• _Problem details_
Lines holding the word "Paste" are the ones to copy from the data below.

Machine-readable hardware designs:
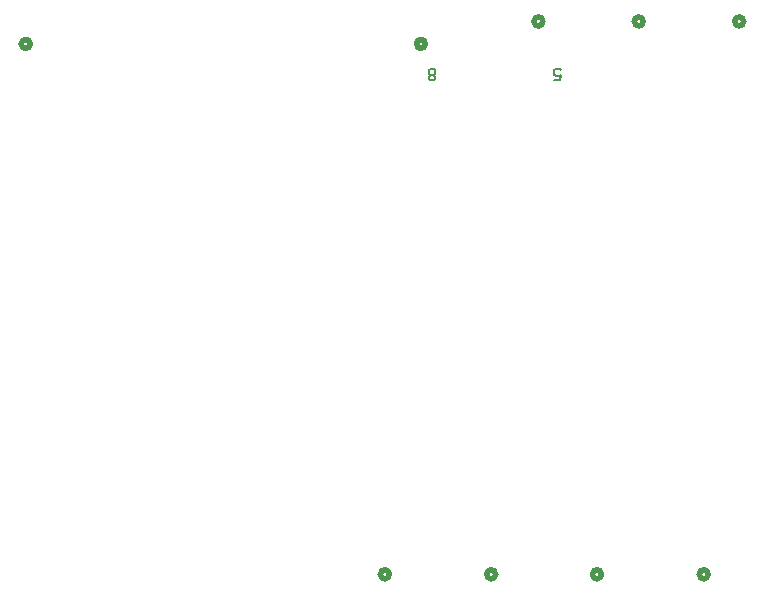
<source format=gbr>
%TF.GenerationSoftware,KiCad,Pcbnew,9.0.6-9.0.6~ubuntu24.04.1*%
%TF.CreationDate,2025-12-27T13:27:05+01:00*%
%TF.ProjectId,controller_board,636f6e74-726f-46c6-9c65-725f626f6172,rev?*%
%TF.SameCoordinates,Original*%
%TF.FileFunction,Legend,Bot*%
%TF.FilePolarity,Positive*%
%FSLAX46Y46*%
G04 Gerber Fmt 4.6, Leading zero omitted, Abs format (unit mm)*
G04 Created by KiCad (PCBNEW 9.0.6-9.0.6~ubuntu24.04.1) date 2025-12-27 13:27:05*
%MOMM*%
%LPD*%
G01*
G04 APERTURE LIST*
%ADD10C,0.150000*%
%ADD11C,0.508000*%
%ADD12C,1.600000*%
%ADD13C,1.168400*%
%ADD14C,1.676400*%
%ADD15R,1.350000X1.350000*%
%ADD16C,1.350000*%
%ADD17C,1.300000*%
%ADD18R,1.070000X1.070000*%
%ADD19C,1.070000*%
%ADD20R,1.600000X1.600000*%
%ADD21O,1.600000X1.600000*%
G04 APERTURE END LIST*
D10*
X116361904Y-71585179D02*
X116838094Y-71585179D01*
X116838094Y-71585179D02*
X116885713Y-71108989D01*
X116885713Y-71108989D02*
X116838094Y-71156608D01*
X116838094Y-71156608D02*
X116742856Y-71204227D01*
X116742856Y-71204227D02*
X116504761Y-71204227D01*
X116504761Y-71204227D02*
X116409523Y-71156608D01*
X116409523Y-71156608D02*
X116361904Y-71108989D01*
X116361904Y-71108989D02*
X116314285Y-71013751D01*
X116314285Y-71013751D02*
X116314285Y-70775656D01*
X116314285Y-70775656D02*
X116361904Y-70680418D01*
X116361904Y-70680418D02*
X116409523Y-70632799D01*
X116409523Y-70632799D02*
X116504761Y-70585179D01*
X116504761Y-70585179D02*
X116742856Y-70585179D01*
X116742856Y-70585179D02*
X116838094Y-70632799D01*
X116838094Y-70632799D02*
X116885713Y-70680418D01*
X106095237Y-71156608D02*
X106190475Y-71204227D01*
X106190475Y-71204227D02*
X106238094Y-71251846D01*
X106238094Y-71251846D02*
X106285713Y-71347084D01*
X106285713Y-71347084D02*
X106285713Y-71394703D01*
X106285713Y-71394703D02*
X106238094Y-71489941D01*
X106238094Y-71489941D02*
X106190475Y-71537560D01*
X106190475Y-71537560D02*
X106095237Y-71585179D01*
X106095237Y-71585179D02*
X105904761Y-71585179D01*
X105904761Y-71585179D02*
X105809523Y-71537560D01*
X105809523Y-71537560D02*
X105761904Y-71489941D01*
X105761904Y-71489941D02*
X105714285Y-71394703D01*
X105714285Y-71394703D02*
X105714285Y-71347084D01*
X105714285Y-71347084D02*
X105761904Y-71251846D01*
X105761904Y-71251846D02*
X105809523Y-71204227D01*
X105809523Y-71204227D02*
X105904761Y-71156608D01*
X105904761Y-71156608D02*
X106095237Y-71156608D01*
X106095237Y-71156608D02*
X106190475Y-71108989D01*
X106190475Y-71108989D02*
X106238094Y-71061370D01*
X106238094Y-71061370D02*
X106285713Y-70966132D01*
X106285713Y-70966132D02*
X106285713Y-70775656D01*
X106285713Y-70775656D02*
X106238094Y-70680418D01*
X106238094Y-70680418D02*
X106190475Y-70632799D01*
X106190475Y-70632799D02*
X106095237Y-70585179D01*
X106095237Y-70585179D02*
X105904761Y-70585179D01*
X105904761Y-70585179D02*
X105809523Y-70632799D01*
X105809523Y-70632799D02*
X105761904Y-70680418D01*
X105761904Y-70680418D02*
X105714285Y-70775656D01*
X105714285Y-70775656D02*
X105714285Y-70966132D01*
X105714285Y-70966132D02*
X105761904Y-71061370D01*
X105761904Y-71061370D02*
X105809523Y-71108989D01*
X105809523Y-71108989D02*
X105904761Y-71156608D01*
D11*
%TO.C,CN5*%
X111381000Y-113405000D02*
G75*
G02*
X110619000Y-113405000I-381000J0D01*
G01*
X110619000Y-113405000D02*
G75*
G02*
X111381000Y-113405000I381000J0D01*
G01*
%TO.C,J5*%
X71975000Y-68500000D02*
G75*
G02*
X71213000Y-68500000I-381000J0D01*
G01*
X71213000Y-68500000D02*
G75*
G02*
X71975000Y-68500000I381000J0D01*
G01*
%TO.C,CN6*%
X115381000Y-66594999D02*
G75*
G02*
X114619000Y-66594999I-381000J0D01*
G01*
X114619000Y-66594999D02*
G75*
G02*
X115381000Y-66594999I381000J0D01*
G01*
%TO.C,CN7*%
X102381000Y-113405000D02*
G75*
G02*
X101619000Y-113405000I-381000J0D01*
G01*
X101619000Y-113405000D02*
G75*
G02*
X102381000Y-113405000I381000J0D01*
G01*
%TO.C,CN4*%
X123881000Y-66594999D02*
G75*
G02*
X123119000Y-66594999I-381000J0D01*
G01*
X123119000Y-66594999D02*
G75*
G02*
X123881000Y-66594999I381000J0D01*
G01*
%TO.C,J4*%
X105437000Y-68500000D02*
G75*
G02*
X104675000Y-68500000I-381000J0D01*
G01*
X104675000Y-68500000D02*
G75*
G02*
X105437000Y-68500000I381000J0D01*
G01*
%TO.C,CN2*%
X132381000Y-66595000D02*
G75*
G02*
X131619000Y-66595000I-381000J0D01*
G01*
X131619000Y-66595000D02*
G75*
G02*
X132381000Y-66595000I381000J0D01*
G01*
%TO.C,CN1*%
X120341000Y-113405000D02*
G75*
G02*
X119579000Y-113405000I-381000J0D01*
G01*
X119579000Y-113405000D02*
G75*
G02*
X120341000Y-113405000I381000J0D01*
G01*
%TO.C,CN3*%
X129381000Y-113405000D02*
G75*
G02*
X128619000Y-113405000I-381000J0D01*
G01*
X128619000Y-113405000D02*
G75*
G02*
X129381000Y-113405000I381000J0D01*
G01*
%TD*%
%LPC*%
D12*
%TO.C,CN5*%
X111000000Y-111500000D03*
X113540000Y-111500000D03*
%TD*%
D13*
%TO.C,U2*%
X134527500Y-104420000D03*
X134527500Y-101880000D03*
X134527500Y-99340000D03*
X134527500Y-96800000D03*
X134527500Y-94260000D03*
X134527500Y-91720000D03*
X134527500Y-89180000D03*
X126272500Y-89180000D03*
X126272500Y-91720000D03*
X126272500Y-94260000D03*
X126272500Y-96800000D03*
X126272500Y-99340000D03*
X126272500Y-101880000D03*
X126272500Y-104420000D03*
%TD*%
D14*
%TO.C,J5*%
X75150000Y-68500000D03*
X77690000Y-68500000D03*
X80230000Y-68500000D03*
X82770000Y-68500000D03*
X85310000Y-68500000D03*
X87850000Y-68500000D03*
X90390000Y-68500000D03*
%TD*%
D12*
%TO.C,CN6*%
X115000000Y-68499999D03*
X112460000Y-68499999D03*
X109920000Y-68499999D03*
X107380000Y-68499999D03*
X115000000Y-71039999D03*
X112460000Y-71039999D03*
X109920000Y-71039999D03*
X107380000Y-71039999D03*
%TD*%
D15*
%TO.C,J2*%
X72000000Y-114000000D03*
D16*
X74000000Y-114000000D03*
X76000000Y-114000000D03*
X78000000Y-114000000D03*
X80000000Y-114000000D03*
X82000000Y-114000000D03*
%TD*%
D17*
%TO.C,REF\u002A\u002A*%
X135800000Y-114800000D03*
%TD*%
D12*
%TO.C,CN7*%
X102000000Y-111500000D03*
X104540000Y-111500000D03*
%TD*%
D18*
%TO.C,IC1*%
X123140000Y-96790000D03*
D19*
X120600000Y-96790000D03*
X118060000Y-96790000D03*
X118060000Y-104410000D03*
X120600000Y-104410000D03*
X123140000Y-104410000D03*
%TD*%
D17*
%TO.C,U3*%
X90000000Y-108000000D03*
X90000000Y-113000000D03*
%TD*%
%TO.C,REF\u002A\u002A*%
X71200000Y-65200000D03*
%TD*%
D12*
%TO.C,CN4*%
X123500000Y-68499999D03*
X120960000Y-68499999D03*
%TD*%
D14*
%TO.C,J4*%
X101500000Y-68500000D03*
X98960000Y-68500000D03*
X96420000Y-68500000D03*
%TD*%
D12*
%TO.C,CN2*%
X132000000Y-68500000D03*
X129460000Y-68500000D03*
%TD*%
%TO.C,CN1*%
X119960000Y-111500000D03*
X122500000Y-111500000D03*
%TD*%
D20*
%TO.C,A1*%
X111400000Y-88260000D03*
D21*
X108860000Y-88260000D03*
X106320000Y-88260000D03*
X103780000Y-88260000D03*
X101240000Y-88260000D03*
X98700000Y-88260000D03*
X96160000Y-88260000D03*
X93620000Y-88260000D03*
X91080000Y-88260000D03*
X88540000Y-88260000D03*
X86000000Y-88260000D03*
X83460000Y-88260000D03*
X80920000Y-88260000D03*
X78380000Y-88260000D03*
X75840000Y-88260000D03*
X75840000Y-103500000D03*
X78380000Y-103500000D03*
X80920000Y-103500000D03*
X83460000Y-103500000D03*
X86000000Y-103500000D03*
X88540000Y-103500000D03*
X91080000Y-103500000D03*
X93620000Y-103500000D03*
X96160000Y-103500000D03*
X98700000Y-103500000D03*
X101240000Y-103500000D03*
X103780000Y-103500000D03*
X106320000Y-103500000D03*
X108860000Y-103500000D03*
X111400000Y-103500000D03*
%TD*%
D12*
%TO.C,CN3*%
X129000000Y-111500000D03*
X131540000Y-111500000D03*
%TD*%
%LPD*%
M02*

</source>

...

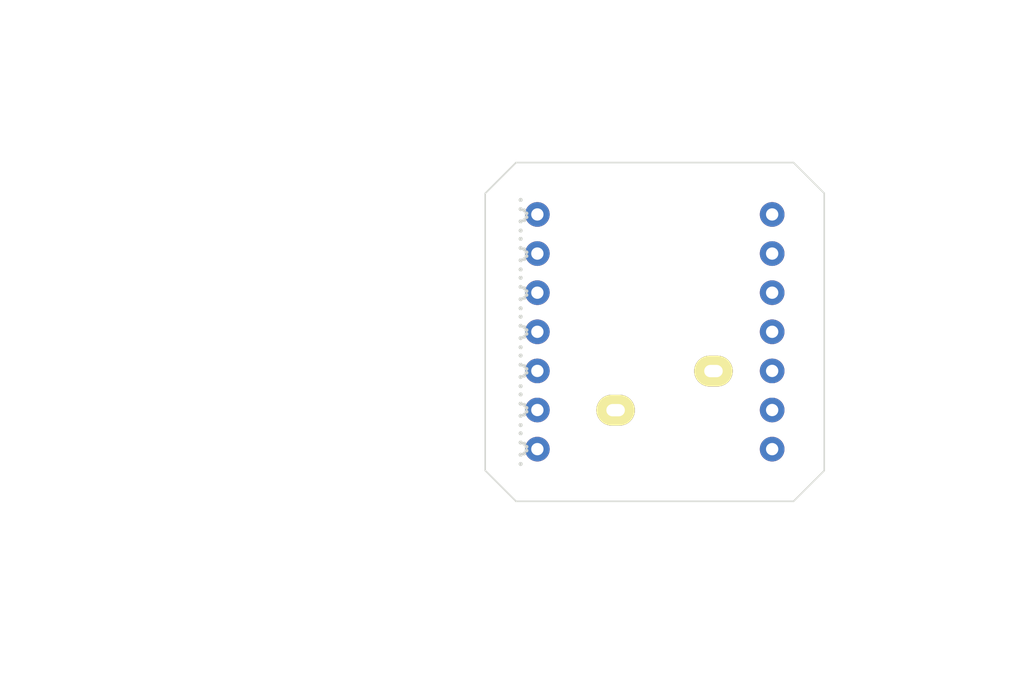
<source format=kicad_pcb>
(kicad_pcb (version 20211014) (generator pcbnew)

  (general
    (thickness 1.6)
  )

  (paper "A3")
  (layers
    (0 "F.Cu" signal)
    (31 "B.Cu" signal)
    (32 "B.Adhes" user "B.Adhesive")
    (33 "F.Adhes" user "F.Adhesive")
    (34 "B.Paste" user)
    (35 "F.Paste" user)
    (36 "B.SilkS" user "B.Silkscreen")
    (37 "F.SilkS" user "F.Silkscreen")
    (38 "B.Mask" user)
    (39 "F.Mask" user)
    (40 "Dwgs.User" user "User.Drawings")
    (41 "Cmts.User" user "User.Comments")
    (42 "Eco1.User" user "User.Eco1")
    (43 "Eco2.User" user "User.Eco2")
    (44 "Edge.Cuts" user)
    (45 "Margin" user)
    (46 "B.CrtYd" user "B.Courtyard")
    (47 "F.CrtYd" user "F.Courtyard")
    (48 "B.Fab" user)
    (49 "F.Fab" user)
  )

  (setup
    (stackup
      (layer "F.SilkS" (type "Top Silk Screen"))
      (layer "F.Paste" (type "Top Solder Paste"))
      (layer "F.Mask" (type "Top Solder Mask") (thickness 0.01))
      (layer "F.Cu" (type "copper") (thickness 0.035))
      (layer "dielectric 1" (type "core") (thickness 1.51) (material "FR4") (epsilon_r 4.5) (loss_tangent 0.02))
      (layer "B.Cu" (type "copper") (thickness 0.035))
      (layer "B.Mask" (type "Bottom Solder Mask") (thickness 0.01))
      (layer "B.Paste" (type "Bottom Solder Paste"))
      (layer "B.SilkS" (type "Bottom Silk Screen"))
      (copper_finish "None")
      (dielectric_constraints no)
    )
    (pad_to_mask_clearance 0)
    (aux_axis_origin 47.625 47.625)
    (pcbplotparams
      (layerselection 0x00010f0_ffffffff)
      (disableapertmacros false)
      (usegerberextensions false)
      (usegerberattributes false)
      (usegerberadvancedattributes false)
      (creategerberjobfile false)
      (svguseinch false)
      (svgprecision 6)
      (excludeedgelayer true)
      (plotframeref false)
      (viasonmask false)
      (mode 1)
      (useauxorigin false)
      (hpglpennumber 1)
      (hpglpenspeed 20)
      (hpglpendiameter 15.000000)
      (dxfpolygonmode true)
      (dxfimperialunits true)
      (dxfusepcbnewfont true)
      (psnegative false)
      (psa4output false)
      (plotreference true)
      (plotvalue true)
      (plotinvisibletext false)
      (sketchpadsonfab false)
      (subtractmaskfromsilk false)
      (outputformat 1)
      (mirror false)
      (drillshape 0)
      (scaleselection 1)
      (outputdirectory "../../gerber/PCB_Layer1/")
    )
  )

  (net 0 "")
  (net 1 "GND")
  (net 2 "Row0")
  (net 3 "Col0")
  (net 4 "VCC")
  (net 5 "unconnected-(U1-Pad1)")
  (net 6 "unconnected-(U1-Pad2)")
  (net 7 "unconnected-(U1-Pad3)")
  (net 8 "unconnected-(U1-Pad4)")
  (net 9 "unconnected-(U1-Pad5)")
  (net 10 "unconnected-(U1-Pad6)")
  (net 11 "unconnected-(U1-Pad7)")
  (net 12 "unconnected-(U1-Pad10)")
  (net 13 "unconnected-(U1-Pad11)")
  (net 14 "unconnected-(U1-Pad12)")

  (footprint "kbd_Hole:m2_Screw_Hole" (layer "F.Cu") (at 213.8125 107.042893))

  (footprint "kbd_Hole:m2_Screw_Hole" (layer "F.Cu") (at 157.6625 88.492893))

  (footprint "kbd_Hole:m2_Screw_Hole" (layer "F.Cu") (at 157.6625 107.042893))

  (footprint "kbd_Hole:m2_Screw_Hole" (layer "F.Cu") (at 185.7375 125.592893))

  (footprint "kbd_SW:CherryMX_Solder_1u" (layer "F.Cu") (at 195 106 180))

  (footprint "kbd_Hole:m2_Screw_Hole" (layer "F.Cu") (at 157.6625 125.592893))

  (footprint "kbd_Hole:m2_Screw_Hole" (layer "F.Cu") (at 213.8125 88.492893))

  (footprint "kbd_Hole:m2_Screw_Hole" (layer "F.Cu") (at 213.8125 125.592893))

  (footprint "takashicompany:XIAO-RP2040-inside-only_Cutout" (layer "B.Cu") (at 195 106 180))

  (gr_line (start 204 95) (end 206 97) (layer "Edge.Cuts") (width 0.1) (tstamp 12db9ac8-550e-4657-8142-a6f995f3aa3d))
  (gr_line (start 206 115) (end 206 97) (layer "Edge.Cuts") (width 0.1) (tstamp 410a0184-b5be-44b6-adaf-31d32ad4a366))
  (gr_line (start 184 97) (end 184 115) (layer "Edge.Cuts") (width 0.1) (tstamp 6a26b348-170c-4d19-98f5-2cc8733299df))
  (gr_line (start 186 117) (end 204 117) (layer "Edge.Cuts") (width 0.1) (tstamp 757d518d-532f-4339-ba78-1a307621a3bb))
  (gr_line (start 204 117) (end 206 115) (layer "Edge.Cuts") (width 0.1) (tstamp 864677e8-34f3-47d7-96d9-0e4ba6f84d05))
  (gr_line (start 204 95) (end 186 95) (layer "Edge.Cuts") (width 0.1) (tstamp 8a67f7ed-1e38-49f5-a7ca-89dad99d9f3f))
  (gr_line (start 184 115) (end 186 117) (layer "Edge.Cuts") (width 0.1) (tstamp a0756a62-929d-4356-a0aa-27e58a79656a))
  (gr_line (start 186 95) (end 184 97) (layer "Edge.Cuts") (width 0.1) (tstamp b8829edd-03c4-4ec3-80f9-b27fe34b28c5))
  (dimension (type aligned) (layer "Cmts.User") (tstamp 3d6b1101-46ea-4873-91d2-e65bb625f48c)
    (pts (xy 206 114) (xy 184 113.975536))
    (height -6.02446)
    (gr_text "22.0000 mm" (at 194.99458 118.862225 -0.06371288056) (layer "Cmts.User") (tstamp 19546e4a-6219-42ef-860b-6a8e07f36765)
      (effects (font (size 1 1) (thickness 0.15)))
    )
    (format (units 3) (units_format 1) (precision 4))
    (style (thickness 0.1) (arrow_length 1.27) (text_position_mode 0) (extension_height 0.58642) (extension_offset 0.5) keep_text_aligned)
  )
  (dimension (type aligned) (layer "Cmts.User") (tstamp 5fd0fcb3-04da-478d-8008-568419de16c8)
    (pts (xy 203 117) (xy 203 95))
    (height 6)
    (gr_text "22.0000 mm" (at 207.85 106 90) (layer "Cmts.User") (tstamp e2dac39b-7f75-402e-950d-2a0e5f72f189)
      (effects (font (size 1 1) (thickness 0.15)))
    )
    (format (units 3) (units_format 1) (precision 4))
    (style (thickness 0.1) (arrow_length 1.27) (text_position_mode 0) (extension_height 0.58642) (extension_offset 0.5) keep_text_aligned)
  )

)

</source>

---

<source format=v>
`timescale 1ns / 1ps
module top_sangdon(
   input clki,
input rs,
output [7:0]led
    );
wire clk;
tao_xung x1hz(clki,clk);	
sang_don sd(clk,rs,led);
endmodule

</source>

• _Problem solution_
    (34 "B.Paste" user)
    (35 "F.Paste" user)
      (layer "F.Paste" (type "Top Solder Paste"))
      (layer "B.Paste" (type "Bottom Solder Paste"))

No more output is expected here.